VIDEO: D’Addario Launches Completely "Re-engineered" Guitar String...



Long Island’s D’Addario Launches NYXL Guitar String With Factory Tour, Rock Show...

The world’s largest maker of musical instrument strings, D’Addario & Company, unveiled its latest innovation—the NYXL electric guitar string—with a tour of its new factory in Farmingdale and a special concert at Guitar Center in Carle Place featuring virtuoso performances by Vernon Reid, Robben Ford, Oz Noy, Earl Slick, Alex Skolnick and Guthrie Trapp.

The May 1st product launch started earlier in the day with a close-up look at D’Addario’s new carbon steel wire mill, which it had relocated from Massachusetts to Farmingdale with assistance from New York State’s Empire State Development Corporation, Suffolk County and Babylon Town. Along with the factory expansion came 30 new jobs to Long Island. On hand for the tour were Empire State Development’s president and chief executive officer, Kenneth Adams, and Suffolk County Executive Steve Bellone.

“The name of these strings, NYXL, is also an important distinction for us,” said James D’Addario, chief executive officer and chairman of D’Addario & Company, which has been making strings for hundreds of years. “Our new steel wire has been formulated, created, crafted and perfected here in the Empire State.
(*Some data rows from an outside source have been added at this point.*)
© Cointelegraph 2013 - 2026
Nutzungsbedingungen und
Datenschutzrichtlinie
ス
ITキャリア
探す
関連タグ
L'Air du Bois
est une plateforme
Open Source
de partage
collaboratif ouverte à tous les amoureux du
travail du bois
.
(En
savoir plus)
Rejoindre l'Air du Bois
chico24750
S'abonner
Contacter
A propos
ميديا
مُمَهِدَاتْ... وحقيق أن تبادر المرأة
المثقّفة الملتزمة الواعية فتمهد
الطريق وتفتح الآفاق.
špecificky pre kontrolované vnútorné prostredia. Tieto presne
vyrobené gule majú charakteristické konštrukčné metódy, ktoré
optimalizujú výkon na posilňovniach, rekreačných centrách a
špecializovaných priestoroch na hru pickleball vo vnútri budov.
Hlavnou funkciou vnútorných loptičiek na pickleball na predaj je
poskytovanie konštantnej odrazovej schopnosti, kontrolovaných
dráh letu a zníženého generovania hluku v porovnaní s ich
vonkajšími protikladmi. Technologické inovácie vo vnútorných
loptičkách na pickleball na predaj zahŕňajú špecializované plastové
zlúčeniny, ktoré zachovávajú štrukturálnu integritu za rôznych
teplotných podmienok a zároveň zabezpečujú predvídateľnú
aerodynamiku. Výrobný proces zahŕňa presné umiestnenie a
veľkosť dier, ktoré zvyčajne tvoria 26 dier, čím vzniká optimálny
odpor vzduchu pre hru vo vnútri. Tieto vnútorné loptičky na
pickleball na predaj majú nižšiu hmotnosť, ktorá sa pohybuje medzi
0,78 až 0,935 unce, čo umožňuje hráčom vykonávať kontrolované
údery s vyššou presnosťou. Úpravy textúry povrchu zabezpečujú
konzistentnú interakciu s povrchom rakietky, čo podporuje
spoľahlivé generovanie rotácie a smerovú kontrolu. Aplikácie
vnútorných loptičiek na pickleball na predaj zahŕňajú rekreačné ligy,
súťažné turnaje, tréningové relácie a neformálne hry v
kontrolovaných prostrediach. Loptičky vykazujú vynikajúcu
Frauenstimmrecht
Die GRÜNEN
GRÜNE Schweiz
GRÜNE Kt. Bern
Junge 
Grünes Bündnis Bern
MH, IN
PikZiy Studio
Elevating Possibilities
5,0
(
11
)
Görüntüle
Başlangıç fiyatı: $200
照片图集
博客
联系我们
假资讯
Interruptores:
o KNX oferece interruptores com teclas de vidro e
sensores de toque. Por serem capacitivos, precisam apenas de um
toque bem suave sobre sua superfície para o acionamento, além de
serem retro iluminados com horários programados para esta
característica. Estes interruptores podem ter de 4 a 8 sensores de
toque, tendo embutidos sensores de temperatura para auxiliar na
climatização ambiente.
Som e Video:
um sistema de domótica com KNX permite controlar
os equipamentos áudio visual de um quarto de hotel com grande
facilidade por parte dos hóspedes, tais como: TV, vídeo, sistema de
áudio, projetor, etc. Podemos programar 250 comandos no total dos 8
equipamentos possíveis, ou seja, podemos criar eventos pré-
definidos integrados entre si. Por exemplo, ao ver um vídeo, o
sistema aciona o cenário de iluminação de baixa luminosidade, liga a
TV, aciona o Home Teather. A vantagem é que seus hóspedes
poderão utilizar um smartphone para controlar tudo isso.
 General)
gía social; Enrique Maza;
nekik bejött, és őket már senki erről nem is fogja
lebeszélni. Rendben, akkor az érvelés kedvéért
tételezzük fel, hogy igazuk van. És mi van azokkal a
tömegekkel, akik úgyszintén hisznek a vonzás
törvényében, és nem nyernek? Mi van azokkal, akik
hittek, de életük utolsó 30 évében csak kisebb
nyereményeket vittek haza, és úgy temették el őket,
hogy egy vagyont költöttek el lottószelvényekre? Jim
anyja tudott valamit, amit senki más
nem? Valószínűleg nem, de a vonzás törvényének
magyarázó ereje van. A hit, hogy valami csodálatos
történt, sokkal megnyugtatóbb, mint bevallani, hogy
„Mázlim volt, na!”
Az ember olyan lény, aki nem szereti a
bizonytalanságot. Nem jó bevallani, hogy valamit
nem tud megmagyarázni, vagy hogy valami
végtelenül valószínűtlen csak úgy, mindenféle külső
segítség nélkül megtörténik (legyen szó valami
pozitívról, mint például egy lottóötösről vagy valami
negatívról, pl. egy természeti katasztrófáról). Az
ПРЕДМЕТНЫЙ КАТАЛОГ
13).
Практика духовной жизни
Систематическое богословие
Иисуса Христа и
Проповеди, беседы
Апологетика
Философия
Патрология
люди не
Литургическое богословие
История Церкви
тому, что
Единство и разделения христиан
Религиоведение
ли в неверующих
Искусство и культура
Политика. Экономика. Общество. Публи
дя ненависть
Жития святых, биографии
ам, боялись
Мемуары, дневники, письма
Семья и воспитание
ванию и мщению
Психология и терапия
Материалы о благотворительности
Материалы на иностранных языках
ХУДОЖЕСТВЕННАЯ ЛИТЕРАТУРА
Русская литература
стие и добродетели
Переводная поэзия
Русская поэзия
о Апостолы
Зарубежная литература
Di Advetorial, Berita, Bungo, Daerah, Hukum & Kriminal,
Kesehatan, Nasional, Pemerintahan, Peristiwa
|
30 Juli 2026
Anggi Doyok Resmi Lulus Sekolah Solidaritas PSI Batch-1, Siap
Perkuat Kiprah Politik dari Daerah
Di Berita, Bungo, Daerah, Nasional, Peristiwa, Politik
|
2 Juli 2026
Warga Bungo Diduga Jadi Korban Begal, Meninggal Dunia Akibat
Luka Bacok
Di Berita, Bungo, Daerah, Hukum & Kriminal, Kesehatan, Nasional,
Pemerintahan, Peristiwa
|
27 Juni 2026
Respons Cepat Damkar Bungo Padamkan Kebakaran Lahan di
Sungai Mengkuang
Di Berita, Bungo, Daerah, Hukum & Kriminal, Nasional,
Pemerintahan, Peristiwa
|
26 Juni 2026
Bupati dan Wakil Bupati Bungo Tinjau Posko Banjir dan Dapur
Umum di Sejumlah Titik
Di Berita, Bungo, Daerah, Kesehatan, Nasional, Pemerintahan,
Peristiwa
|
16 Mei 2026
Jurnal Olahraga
We are proud of our New York legacy, and even prouder that all or our strings originate at our Long Island home.”

He said the Farmingdale facility produces 700,000 strings a day, employs more than 1,000 employees worldwide (800 in New York), and distributes its products—which also include Evans Drumheads, Promark Drumsticks and D’Addario Woodwinds—in 120 countries.


Much of rock and roll owes its distinctive sound over the years to D’Addario’s electric guitar strings.

“The original formula, originating in the 1950s, used pure nickel, creating a characteristically mellow sound,” explained D’Addario. “In the early Sixties, my father, John D’Addario Sr., introduced a brighter sounding, second-generation nickel-plated steel string, which became the industry standard for the next five decades.”

The new NYXL electric guitar stings have been re-engineered from the ball-end up, the company claims, to provide an unprecedented level of pitch stability and tensile strength. With 6 percent more magnetic permeability for higher output than other brands, NYXL electric guitar strings offer “more punch, crunch and bite.”




“This is the strongest set of electric guitar strings ever made,” D’Addario said. “Arriving here wasn’t easy. Our engineers traveled many paths, starting with the selection of new high-carbon steel alloys, completely re-imagining the wire drawing process, and revolutionizing the corrosion-resistant tin coating application.”

Later in the day about 60 people, some wearing the tell-tale NYXL T-shirts, gathered at the back of the Guitar Center to hear the new strings be put through their paces by the talented fingers of some top rock guitarists.